Continue a entrevista sobre a erosão na praia de Atafona, começando logo depois da última pergunta feita ao professor.

━━━ TRECHO ESCOLHIDO ━━━

A declaração ocorreu durante a aula inaugural do Programa de Pós-graduação em Modelagem e Tecnologia para Meio Ambiente Aplicadas em Recursos Hídricos do Instituto Federal Fluminense na noite desta terça-feira, 27 de agosto, no Instituto Federal Fluminense Campus Campos Centro.
O professor português, que pesquisa sobre sedimentação costeira, foi questionado sobre o relatório divulgado nesta terça-feira pelo secretário-geral da Organização das Nações Unidas (ONU), António Guterres, que alertou sobre a possibilidade de o nível do Oceano Pacífico aumentar nos próximos anos devido ao aquecimento global.
O documento divulgado na terça-feira não menciona cidades brasileiras, mas cita um outro estudo, com dados da Nasa, feito em 2020, em que as cidades do Rio de Janeiro e o distrito de Atafona estariam entre as áreas em que as marés aumentariam seus níveis entre 12 cm a 21 cm até 2050, segundo informações divulgadas pelo Portal G1.
Portal do IFF — O que o senhor traz nesta aula inaugural do doutorado?
Pedro Proença Cunha— Estou aqui através do projeto Capes Print que visa, de certo modo, fazer uma internacionalização. Aliás, (a oportunidade da aula) surgiu porque recebi uma visita do professor Silva Neto, que também está aqui. E visa nós frutificarmos essas boas ações entre, neste caso, dois países Portugal e Brasil dentro das nossas áreas de interesse. A palestra que eu vou trazer...uma vez que vocês também têm muitos estudantes de pós-graduação e outros colegas com temáticas diversificadas, eu resolvi trazer um caso de estudo, neste caso é de um estuário de Portugal sempre em comparação com os casos aqui no Brasil.
E servirá, a partir da discussão que eu fizer dos elementos e dos fatores que controlam os mecanismos forçadores da dinâmica sedimentar, porque a palestra vai ser sobre dinâmica sedimentar costeira, por exemplo, entendermos sobre o espaço do delta do Rio Paraíba e com fenômenos da erosão na praia de Atafona. Isso pode servir para fazer essa discussão sobre por que está a causar a erosão na praia de Atafona e como isso pode atuar em termos de um desenvolvimento sustentável.
O secretário-geral da ONU disse que o aumento das marés decorrente do aquecimento global pode aumentar ainda mais os níveis das marés. Aqui a praia de Atafona está sendo muito prejudicada. O senhor pode falar sobre essa questão climática e o que isso tem afetado nas pesquisas?

━━━ TRECHOS DO MATERIAL ━━━

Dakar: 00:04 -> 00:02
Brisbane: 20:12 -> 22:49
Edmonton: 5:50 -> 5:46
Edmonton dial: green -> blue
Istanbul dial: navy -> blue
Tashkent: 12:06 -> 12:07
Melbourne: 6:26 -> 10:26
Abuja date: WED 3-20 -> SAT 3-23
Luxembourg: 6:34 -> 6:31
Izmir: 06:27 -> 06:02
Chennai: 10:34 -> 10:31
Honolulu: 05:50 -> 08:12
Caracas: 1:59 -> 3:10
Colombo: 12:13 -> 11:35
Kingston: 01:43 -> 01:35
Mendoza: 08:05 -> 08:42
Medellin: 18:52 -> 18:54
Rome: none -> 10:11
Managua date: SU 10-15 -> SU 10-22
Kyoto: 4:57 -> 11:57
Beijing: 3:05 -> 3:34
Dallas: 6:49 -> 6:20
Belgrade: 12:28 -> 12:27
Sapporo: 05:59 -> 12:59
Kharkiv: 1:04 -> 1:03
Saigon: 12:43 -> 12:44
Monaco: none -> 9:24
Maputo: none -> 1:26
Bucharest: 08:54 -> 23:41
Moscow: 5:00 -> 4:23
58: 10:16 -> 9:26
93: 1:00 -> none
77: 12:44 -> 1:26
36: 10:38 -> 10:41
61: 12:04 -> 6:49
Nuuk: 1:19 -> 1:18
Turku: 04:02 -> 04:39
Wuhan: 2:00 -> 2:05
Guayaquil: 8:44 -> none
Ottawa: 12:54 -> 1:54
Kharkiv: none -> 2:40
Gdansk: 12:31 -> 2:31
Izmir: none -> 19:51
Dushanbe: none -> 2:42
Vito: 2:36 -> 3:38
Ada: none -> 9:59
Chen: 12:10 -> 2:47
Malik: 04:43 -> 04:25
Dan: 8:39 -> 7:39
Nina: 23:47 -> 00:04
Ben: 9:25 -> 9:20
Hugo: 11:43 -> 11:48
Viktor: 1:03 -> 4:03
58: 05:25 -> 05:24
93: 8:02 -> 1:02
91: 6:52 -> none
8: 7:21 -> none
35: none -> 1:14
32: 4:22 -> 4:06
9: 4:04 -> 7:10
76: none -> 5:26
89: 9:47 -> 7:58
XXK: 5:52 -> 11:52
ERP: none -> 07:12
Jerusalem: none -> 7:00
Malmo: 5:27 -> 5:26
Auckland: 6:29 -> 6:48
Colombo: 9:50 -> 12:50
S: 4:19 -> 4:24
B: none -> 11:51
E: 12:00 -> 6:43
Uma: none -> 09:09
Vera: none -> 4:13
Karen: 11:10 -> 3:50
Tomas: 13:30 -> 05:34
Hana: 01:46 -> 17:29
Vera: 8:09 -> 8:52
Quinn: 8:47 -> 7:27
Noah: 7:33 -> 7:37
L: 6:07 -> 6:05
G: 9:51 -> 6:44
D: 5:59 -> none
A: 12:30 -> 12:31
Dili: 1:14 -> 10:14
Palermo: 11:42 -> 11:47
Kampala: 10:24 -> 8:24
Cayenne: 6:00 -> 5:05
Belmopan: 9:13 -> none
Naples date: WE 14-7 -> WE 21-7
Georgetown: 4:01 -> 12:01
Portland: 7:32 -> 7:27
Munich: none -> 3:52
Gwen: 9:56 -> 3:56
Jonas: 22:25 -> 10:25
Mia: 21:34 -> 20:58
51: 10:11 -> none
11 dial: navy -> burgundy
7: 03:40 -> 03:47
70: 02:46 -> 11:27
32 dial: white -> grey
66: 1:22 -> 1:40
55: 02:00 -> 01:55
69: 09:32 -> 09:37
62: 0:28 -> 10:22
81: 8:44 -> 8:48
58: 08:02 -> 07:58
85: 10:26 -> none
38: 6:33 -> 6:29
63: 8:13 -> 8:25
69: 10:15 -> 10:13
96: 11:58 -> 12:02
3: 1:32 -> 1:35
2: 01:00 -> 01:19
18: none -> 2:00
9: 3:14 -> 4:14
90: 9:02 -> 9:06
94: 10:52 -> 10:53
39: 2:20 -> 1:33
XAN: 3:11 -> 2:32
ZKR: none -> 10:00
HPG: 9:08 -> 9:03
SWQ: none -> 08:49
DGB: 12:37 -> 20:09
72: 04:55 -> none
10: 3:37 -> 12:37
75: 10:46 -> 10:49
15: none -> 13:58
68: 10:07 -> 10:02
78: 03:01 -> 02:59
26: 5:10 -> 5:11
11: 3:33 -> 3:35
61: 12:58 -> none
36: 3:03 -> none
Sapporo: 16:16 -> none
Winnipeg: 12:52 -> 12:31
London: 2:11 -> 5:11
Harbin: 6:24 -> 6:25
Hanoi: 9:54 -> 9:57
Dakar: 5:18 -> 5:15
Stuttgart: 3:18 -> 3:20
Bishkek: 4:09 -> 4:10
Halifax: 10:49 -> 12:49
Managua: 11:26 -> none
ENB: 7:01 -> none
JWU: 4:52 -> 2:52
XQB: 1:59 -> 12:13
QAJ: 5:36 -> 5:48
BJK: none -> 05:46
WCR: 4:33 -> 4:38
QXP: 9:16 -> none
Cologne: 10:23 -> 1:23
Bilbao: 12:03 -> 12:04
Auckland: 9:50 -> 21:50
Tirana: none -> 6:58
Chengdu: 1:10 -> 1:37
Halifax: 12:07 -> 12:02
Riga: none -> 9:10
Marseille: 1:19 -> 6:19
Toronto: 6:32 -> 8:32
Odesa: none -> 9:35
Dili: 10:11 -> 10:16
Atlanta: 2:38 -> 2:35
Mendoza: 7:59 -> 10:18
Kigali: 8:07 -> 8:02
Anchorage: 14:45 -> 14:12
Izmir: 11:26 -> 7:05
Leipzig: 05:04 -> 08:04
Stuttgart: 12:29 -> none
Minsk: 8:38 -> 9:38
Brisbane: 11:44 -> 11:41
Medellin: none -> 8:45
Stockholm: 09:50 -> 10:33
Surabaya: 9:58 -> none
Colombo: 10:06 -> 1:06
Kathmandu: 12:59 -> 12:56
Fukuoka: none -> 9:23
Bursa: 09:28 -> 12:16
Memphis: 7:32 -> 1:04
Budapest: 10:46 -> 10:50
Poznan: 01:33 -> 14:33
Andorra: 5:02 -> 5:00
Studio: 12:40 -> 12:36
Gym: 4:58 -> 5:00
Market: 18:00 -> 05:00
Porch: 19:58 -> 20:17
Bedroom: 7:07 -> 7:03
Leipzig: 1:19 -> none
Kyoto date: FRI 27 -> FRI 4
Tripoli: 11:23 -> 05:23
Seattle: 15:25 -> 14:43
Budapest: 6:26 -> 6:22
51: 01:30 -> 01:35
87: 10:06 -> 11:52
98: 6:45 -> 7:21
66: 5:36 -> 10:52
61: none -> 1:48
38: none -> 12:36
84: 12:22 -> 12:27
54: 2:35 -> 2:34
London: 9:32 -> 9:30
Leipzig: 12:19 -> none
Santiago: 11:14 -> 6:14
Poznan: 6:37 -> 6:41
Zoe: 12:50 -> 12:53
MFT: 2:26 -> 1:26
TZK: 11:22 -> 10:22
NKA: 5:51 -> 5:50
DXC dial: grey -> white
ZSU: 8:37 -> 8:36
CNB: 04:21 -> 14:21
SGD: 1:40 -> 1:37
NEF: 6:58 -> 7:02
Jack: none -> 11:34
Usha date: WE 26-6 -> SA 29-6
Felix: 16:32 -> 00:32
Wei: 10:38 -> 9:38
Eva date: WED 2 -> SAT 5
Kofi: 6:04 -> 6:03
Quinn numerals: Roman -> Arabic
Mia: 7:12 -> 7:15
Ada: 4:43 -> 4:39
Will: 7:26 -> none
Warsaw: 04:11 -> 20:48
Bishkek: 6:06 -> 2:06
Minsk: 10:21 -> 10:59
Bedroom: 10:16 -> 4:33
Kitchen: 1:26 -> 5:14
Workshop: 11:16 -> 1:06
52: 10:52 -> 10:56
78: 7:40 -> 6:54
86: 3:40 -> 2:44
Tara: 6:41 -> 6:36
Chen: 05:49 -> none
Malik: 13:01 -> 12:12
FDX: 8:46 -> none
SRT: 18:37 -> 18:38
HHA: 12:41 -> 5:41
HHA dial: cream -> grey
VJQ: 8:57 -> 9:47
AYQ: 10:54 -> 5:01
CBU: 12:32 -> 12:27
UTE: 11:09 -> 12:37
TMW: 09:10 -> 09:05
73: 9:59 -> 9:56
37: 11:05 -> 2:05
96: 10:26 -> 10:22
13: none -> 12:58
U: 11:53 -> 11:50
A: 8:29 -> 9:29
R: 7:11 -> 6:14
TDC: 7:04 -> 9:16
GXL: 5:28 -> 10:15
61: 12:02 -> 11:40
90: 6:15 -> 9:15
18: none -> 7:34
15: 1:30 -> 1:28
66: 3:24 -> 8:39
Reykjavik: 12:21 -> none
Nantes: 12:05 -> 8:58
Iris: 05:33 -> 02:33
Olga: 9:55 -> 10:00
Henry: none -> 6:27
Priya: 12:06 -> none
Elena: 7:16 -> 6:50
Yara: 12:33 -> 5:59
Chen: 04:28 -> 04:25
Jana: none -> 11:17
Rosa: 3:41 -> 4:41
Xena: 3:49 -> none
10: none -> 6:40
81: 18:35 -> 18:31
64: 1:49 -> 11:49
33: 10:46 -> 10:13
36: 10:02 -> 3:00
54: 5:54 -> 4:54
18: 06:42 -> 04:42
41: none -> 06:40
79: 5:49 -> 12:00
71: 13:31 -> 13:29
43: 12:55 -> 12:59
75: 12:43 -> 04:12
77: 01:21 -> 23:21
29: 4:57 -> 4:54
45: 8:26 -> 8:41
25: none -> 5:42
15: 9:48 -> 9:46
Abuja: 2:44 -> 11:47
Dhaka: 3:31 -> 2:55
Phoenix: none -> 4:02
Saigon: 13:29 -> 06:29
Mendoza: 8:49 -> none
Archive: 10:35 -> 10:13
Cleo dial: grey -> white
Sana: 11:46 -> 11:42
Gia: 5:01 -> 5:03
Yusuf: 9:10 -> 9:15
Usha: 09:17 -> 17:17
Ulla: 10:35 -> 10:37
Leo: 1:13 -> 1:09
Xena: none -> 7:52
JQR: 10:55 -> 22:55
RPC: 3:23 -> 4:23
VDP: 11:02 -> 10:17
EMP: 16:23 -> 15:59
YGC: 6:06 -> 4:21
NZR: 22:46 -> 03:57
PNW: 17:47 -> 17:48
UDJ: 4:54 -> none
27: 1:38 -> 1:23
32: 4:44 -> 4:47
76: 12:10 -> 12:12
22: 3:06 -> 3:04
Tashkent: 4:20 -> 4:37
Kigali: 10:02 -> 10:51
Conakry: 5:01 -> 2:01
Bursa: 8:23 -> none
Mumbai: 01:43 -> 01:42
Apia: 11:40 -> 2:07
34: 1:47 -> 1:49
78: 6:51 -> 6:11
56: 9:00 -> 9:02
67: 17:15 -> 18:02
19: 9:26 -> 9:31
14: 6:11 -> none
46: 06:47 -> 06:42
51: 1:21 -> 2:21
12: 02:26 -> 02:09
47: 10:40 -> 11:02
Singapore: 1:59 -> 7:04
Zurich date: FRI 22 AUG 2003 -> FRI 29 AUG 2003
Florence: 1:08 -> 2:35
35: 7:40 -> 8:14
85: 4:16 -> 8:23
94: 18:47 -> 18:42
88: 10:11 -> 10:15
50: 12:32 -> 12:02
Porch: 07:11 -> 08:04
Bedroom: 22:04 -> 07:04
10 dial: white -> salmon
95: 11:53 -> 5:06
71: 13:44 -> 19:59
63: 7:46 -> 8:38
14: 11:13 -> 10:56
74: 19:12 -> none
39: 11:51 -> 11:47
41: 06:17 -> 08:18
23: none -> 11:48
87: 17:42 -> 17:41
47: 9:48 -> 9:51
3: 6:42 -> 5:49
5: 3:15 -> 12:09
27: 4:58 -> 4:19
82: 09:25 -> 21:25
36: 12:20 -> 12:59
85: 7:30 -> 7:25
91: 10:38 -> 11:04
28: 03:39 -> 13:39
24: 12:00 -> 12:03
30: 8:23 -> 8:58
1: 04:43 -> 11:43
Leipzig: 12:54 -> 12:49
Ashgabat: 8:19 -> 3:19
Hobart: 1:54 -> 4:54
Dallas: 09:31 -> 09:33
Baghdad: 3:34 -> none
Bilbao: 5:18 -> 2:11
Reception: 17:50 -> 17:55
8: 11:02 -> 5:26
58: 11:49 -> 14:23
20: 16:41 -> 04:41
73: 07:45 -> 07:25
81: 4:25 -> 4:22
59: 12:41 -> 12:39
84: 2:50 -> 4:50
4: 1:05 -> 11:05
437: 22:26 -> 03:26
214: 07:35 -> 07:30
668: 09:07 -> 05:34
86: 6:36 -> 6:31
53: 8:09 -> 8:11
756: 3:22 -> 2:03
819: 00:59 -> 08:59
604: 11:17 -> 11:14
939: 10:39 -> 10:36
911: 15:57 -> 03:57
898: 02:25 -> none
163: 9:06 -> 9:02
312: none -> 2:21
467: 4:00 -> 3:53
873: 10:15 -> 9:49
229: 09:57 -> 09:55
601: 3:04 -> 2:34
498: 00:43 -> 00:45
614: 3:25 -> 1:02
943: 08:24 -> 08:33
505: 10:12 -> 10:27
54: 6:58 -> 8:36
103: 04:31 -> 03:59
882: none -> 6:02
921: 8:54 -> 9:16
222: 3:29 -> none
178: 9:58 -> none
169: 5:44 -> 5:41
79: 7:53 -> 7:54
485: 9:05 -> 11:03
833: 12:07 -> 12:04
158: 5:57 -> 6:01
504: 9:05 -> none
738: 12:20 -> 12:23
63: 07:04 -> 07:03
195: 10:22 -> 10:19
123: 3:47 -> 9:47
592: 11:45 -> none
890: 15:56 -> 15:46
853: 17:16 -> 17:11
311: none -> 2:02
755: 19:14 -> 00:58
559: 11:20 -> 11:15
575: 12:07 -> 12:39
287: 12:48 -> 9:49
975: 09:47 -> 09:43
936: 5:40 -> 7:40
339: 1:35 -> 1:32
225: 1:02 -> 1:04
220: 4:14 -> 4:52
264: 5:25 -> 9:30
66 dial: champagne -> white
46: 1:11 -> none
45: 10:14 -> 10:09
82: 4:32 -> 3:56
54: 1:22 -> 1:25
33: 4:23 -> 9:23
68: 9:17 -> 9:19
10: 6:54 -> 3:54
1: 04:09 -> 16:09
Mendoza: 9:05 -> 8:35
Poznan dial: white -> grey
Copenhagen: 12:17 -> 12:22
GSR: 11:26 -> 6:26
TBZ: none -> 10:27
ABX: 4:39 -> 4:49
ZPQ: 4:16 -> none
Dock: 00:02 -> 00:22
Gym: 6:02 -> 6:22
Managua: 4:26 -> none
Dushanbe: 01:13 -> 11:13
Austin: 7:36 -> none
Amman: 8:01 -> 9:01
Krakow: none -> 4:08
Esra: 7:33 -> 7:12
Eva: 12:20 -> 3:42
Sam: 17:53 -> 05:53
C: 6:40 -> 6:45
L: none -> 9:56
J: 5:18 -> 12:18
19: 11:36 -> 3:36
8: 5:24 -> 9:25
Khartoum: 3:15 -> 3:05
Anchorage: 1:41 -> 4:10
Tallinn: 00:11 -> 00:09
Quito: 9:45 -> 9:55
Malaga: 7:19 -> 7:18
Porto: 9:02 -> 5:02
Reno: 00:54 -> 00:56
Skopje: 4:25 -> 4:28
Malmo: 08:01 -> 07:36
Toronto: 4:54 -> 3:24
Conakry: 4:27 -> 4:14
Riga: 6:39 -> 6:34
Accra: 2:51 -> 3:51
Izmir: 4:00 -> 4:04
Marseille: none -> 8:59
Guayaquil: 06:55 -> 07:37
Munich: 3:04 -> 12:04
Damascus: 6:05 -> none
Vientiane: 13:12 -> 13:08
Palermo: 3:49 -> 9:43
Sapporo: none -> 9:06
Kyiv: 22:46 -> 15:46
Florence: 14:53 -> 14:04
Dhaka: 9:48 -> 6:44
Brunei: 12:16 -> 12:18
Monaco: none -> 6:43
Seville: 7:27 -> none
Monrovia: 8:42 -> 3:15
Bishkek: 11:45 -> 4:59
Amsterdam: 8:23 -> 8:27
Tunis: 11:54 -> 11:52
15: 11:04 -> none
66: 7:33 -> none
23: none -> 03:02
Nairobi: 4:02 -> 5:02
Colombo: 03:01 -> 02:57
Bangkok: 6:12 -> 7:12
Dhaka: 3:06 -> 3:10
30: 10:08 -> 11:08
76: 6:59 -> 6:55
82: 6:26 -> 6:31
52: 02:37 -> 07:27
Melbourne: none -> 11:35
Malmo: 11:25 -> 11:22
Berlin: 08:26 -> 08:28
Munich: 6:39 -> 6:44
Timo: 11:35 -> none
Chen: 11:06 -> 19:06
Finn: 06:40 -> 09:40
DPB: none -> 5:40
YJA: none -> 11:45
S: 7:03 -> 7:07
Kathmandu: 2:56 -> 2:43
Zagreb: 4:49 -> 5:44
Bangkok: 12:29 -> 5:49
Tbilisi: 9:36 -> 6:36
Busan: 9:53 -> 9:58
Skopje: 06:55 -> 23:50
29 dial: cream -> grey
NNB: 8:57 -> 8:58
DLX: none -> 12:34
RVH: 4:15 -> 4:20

━━━

• RESPOSTA AO EXERCÍCIO:
Olha bem. Esse comentário tem a ver com a subida do nível médio global da temperatura e que tem impactos na subida do nível do mar. Esse valor que foi comentado é de muito pouca altura. E é algo que afeta a Terra toda por inteira. Não é nada que se possa explicar Atafona por si só. Atafona tem uma assinatura local. Há fenômenos locais.
O problema é que há mecanismos forçadores desta evolução nomeadamente, pelo próprio homem, que estão longe do sítio onde vão fazer efeitos. O que temos aqui com Atafona não tem nada a ver com marés, não tem a nada ver com aquecimento global, que já está a fazer uma série de danos. Tem a ver com outros fatores.
"O que temos aqui com Atafona não tem nada a ver com marés, não tem a nada ver com aquecimento global, que já está a fazer uma série de danos. Tem a ver com outros fatores."
Pedro Proença Cunha, pesquisador da Universidade de Coimbra, em Portugal
Tem a ver com o fato de se terem feito à montante barragens. Essas barragens, o que vão fazer? O Rio Paraíba trazia muitos sedimentos. Ele constrói o que nós, das Ciências, chamamos de um delta, que é um edifício sedimentar, neste caso, é dominado pela ondulação do mar. Portanto, neste caso, eu tenho uma série de cristas de praia que vão se adicionando umas às outras e que vão avançando. Porque a ondulação não vai varrer nem muito por lado nem muito para outro. Mais tarde, foram se fazendo construções e utilizações agrícolas nesses tempos.
O que está a acontecer é: a partir do momento em que se fizeram barragens, os sedimentos que estavam à montante a essa barragem deixam de passar, o que passam são sedimentos finos. E alteram-se também os regimes caudais. Portanto, as pontas cheias que são capazes de transportar um grande volume de sedimentos para jusante deixam de existir e, portanto, esses sedimentos vão ficar parados à montante, pelo menos à jusante da última barragem. Não há capacidade de transportar para jusante e não chegam à foz. E ao não chegar à foz, como a ondulação é persistente, é um varrer das areias da praia. Como não chegam, a ondulação leva e vai extinguindo a praia. É um processo contínuo.
Posso dizer, então, que essa informação da ONU é incompleta?
É informação geral, mas que não explica o caso grave de Atafona onde se encurtou o abastecimento de areias fluviais ao litoral. Encurtaram-se os picos de cheia responsáveis por esse transporte de maiores sedimentos e de grande volume ao litoral. A ondulação vai sempre varrendo o que está na praia. Ainda há outro aspecto. O canal do Paraíba não vai todo o seu fluxo de encontro ao mar. Aí há um canal secundário que rodou e roda para esquerda, portanto. E nesse há uma grande barra de areia porque está limitado por ele. O lado esquerdo não está a ter essa erosão significativa, o que está a ter é o lado direito porque não há areia.. Qual é a solução?
Existe uma solução?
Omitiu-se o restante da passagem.